WORK REQUIRED
Each line in the material below must be transcribed exactly; no picture belongs in the copy.

__________________________________________________

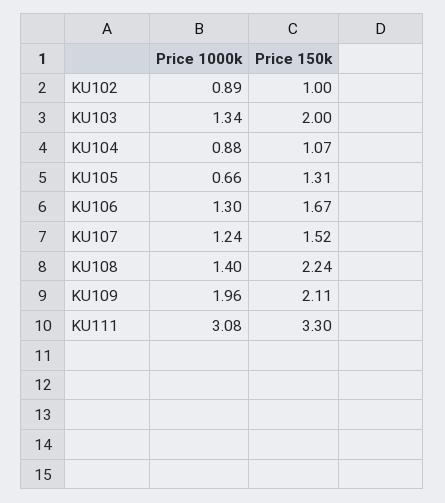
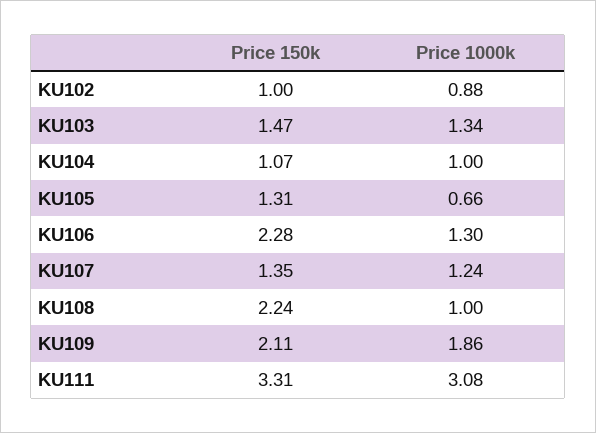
Price 1000k, KU102: 0.89 -> 0.88
Price 150k, KU103: 2 -> 1.47
Price 1000k, KU104: 0.88 -> 1
Price 150k, KU106: 1.67 -> 2.28
Price 150k, KU107: 1.52 -> 1.35
Price 1000k, KU108: 1.4 -> 1
Price 1000k, KU109: 1.96 -> 1.86
Price 150k, KU111: 3.3 -> 3.31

__________________________________________________

EXERCISE RESPONSE
Price 1000k, KU102: 0.89 -> 0.88
Price 150k, KU103: 2 -> 1.47
Price 1000k, KU104: 0.88 -> 1
Price 150k, KU106: 1.67 -> 2.28
Price 150k, KU107: 1.52 -> 1.35
Price 1000k, KU108: 1.4 -> 1
Price 1000k, KU109: 1.96 -> 1.86
Price 150k, KU111: 3.3 -> 3.31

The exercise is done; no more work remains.